*** Input material ***
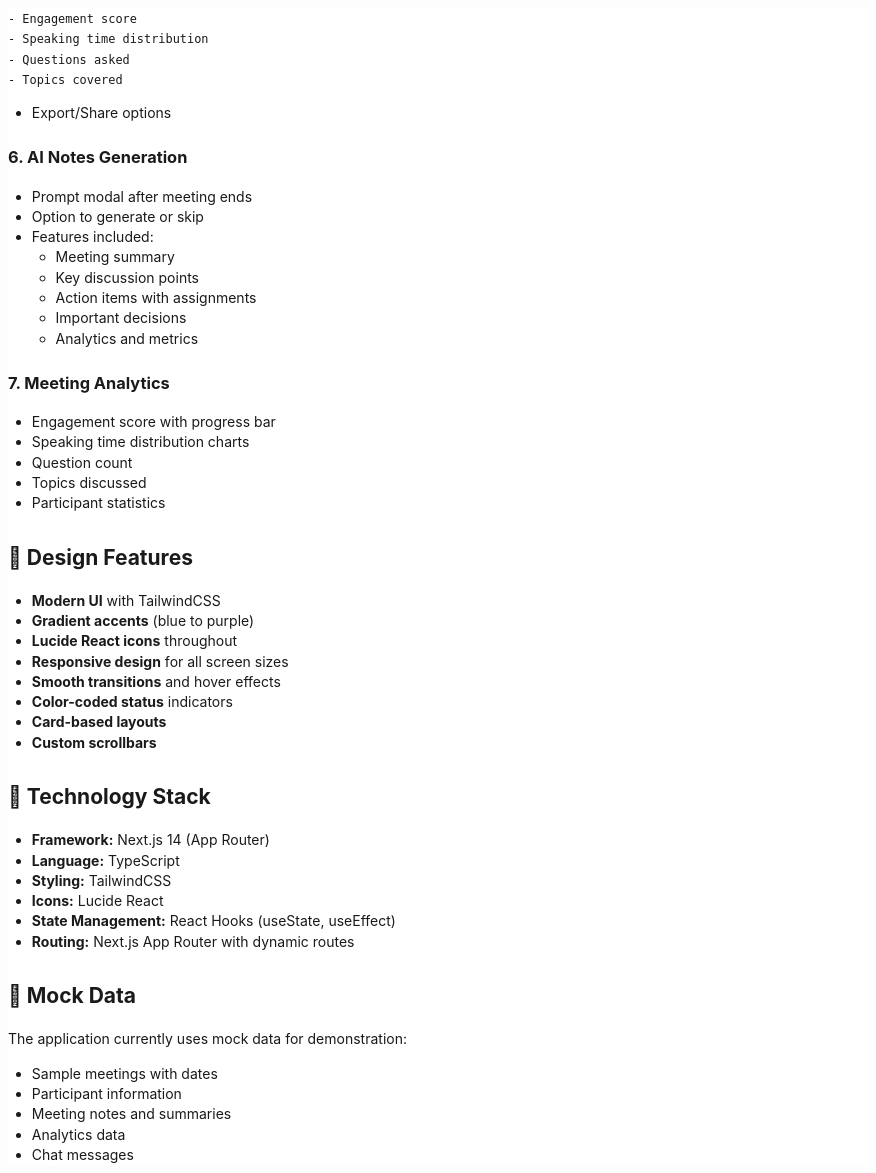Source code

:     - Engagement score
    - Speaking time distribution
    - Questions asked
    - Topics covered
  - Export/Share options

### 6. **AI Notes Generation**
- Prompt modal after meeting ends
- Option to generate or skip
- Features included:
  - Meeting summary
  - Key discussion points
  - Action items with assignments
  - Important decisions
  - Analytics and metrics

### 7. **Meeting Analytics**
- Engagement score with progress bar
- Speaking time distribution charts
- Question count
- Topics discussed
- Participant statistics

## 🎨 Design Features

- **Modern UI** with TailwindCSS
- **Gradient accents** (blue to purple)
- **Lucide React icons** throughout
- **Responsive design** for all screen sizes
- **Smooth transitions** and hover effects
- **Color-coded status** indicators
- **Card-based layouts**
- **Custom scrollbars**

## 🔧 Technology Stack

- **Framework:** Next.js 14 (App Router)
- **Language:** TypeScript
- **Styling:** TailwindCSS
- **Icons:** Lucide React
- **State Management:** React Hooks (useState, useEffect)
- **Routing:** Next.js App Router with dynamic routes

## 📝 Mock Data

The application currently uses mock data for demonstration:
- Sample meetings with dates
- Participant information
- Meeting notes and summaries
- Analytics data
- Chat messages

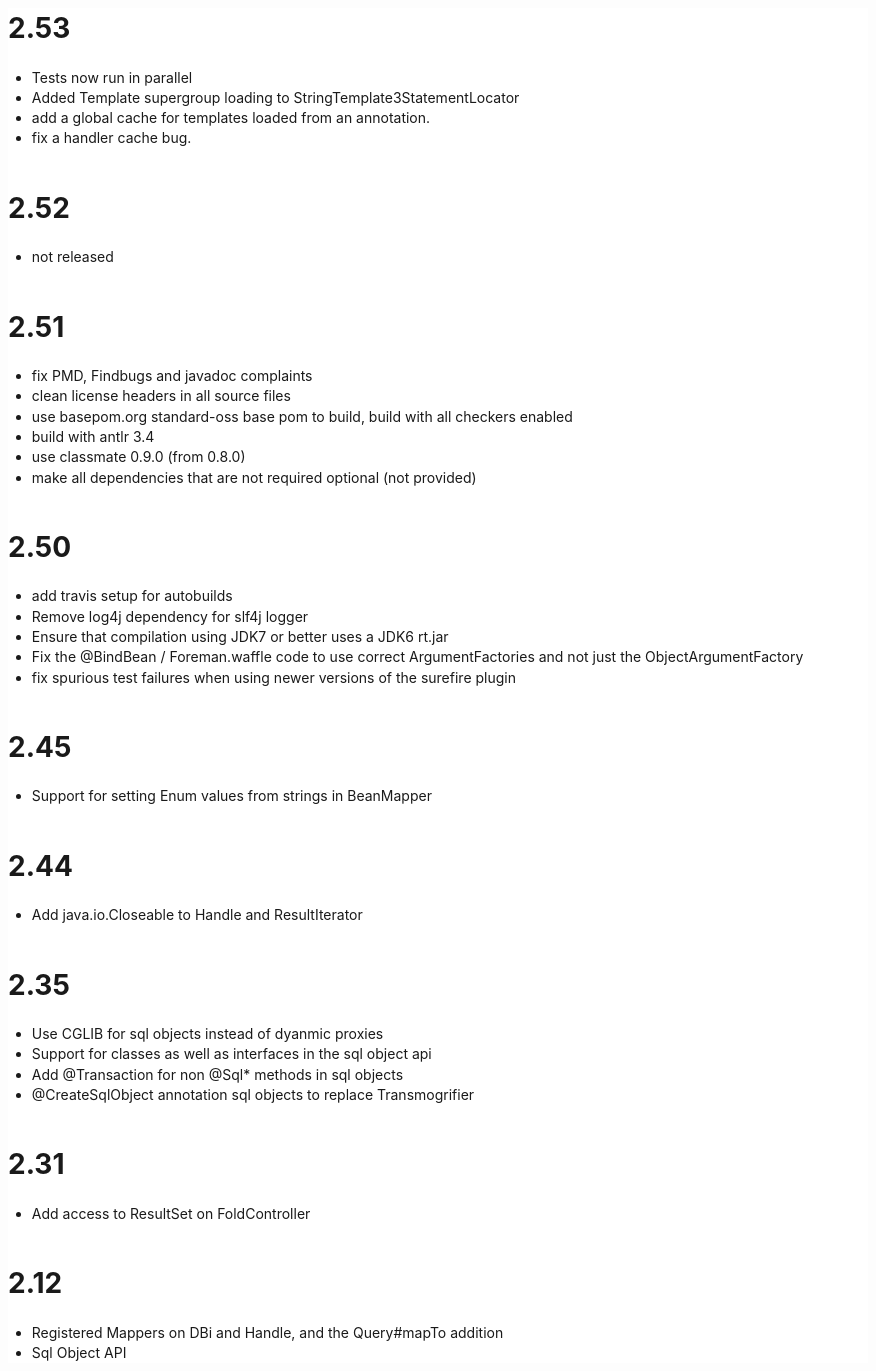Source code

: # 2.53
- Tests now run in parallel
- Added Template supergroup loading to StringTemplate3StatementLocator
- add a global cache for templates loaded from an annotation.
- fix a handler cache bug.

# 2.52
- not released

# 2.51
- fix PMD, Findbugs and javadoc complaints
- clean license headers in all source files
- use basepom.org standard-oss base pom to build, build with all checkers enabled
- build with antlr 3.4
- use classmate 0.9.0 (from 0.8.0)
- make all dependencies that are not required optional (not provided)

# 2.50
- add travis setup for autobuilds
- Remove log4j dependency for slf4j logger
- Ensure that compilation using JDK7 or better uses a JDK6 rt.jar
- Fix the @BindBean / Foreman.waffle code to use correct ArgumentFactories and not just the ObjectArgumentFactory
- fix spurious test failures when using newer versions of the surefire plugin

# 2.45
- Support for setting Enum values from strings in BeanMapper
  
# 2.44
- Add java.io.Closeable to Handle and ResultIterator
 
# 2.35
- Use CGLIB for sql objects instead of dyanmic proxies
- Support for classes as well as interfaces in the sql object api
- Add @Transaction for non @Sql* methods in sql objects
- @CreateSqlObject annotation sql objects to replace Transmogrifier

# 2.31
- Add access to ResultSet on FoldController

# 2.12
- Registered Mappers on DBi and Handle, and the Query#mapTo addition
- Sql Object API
*** End of Input material ***
How many lines in the listing above contain the string "Lucide"? Case counts. Reply with the number only.

2